INSTRUCTIONS TO FOLLOW: Repeat exactly, please, the lines that begin at the start of the listing and end at the line holding "### Authenticate and obtain a bearer token".
___ EXERCISE MATERIALS ___
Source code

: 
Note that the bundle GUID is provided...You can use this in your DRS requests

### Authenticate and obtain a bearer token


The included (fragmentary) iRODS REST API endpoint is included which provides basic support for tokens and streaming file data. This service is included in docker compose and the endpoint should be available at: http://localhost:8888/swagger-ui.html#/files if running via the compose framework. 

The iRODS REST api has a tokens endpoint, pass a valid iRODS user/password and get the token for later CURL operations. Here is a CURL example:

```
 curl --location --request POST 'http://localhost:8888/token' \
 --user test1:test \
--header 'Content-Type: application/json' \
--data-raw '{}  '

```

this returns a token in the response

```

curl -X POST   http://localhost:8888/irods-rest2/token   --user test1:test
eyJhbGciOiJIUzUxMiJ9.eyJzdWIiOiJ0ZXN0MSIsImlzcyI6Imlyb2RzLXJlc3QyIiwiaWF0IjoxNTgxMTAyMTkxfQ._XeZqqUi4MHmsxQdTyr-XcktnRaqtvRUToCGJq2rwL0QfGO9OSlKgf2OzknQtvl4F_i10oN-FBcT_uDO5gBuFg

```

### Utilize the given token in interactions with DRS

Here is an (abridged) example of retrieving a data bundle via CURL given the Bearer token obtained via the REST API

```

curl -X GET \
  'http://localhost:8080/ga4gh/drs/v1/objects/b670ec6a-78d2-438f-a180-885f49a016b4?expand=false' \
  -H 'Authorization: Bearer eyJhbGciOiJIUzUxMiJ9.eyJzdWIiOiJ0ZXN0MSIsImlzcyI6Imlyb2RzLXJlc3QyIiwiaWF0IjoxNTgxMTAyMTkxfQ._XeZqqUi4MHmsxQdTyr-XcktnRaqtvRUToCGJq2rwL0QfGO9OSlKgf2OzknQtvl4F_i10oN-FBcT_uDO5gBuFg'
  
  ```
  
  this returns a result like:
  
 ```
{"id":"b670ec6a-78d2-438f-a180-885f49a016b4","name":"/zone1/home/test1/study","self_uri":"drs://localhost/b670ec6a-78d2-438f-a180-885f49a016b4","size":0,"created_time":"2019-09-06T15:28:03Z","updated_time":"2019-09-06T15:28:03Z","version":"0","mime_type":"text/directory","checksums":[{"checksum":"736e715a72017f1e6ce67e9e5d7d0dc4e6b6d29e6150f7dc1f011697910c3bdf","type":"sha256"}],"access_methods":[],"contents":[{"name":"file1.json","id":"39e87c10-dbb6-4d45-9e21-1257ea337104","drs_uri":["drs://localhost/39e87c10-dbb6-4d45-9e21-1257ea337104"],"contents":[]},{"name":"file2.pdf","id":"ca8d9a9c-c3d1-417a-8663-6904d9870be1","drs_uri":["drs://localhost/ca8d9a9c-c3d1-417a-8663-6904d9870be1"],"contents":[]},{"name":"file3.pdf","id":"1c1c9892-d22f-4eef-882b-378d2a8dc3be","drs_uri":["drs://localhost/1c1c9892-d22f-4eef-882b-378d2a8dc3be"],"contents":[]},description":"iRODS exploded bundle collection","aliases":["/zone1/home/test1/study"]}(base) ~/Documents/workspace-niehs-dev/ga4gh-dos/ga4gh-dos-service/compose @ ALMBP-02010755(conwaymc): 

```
___
PROBLEM SOLUTION:
Source code

: 
Note that the bundle GUID is provided...You can use this in your DRS requests

### Authenticate and obtain a bearer token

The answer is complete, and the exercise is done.